Style: American Oud Bruin/ Sour Flemish-Style Brown Ale
From: Hooksett, New Hampshire
Bottled On: Fall 2012
Brewer’s Note: “Think back to a time before brewing was a science, before hydrometers and Quality Assurance labs, when bacteria and wild yeast would roam free and produce zippy, tart, wild ales. At White Birch, we spend an inordinate amount of time imagining that era and wishing we were there. Give us that oude time religion, those darkly sweet and sour ales. Oude Timey was brewed for that era. A strong, ruby dark, punchy sour ale with a bright side. Pour into your favorite chalice, and tip one back for the good oude days.”
The White Birch Label is fairly streamlined and uniform, no matter the beer, which (as I mentioned in my Jack’s Abby reviews) is not always my favorite thing. I’m going to use the same review for all of them. If you read one of my White Birch reviews already then don’t bother reading my label review and just skip down to the beer review… I like how the background of the label looks like light birch bark, and I like the White Birch logo as well, but the rest of the beer is really cluttered with simple font text, and the change of color in text to highlight what the beer is just doesn’t seem to mesh nicely visually, which is too bad. I do give the brewery major credit for clearly posting right on the front of the beer when the beer was bottled on in big clear letters. Every brewery should do this. Cheers to White Birch for doing it. That being said, I’m really not in love with the White Birch label. It just feels to cluttered and dull.

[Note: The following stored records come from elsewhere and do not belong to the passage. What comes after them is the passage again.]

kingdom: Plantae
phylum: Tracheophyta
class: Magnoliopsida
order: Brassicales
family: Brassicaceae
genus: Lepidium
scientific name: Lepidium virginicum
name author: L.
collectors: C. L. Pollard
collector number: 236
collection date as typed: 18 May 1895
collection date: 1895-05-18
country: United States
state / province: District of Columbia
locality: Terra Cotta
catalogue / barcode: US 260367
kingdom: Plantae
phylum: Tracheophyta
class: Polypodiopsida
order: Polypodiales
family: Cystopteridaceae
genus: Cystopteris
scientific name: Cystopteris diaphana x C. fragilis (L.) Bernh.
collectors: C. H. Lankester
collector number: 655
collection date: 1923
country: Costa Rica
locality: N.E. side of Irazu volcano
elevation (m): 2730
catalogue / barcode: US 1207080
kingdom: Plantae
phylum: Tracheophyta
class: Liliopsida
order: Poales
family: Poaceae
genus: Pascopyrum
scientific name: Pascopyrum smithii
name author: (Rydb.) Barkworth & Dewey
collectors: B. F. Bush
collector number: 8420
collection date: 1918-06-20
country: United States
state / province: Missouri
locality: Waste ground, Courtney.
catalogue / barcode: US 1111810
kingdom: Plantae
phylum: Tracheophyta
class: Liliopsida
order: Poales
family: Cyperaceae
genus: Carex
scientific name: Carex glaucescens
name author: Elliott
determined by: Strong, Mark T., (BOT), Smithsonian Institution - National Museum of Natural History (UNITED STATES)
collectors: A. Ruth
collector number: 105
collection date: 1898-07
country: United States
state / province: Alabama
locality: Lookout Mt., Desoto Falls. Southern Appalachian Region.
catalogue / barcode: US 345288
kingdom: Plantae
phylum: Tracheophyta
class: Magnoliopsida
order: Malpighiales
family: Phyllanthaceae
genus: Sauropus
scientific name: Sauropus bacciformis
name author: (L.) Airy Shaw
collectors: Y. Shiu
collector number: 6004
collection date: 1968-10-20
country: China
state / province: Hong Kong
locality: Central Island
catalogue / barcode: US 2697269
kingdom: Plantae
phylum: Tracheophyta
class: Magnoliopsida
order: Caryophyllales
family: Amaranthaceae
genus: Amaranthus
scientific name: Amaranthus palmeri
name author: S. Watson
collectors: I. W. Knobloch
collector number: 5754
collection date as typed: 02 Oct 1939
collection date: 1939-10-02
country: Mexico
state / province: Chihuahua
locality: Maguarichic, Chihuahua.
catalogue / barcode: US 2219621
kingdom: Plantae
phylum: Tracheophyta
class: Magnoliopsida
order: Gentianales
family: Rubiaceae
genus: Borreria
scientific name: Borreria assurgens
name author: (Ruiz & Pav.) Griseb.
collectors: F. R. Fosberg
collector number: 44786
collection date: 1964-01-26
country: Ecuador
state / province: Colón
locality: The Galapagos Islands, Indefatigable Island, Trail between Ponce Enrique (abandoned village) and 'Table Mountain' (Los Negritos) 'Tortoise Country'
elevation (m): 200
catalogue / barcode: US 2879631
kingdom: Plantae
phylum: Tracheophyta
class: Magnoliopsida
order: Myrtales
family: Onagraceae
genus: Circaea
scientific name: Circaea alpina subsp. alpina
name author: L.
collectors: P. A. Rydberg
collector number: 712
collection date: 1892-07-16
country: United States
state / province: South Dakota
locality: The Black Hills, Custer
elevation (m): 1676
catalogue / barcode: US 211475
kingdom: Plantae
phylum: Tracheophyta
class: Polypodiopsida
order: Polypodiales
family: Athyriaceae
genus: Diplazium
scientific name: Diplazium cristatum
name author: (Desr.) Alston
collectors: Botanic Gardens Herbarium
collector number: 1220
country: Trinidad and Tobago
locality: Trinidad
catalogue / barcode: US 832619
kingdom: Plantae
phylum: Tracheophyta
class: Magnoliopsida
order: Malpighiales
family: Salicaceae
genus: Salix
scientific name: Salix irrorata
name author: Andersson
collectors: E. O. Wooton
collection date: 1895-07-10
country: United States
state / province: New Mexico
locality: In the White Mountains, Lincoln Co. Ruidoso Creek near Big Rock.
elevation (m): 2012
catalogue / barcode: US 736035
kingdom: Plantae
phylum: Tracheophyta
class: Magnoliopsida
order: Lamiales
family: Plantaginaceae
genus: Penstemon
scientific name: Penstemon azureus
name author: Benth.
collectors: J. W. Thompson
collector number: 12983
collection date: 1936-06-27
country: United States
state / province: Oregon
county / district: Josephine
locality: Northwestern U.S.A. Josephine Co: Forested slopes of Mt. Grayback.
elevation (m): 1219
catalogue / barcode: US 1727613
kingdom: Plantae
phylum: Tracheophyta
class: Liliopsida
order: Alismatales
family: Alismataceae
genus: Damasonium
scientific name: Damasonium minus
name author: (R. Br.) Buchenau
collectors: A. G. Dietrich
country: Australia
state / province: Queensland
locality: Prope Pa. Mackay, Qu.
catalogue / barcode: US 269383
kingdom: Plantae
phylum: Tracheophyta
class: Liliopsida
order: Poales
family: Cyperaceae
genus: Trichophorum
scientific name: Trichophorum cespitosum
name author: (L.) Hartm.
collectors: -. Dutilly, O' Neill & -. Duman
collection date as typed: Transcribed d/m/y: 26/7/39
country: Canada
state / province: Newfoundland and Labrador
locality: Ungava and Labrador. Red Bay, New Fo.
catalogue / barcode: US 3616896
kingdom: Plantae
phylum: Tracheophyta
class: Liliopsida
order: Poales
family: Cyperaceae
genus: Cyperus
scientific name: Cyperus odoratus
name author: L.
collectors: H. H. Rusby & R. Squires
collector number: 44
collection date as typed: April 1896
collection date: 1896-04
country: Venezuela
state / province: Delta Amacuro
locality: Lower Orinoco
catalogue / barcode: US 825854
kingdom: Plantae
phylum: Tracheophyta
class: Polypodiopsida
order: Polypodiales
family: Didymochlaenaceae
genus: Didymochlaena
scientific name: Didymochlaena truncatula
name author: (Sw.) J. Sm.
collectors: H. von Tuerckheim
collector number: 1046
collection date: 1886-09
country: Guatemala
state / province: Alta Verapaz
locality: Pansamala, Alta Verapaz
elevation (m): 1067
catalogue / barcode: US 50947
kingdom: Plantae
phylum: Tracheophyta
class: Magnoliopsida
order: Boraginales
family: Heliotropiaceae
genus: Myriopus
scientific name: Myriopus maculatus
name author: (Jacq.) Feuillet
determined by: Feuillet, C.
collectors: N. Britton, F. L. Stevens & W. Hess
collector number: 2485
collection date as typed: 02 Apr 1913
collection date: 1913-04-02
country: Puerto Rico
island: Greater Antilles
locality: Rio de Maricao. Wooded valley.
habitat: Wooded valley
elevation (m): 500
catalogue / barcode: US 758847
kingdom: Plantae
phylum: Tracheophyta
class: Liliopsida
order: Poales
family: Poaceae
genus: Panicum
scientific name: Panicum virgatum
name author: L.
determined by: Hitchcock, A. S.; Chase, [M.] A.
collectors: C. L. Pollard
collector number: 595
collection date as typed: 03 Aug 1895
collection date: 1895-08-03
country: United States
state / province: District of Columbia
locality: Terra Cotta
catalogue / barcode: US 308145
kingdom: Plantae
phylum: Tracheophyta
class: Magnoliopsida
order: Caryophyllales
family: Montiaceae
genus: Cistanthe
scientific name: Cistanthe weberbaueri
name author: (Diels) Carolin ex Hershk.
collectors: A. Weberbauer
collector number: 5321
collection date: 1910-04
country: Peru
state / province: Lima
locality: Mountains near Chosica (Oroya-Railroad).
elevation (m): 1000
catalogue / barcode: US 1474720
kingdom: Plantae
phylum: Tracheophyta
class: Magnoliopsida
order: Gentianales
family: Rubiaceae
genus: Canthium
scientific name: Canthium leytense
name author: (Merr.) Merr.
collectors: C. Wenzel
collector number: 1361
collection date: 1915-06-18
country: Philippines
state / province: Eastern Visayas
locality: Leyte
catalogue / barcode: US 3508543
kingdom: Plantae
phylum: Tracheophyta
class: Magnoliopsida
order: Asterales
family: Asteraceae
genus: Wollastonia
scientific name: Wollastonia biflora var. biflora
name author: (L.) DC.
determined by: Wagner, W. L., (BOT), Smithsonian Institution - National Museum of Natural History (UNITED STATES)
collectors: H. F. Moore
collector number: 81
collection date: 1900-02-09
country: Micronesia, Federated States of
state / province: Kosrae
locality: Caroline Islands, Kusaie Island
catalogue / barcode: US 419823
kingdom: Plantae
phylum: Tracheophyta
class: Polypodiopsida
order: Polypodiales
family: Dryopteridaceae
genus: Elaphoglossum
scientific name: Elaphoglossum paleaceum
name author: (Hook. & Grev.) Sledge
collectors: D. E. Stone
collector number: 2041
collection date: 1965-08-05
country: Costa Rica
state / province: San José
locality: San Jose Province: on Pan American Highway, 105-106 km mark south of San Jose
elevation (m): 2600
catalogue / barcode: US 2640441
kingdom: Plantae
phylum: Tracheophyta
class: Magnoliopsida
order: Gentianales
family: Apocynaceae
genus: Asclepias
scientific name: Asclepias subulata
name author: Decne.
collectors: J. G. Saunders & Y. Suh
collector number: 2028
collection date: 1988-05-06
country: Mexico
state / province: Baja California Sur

I would say it’s probably not worth scrapbooking, nor shelving, though the bottles clear “bottled on” date makes the beers themselves ideal for cellaring (when the beer style is appropriate for cellaring…).
The beer pours a very dark red that glows ruby in the light. The beer pours with a light tan head and sits at a finger’s width above the glass with tight medium sized bubbles. The beer’s body is dark but seems to be clean of particles. The beer’s lacing is too slick to last on the sides of the glass. On the nose, the beer smells lightly tart with a nice roasted caramel body to the smell. Tart green apples dipped in caramel is really what this beer smells like. It’s not quite as sweet as that, but it has all of those nuances. The candied malts do tilt a little towards the boozy side at times on the nose, but it is not overpowering. On the tongue, the beer tastes light but tart and then sweet. The flavor begins as tart green apple which moves towards a more irony taste as the light caramel roast moves over the tongue to finish with a light cocoa chocolate flavor. The flavors are light but interesting. The aftertaste lingers with iron and a touch of tart green apple. On the mouth, the beer feels medium light with a prickly carbonation on the tongue. The mouth is left slightly puckering and damp with acidity. Overall, this beer is not terrible. It has some interesting flavors, and some nice tartness. It is a little mellow in flavor, but does have a slightly “blood-like” flavor to it, similar to Monk’s Blood by 21st Amendment. It is interesting, but did not blow me away. I wouldn’t buy this beer again, but I’m not disappointed I tried it.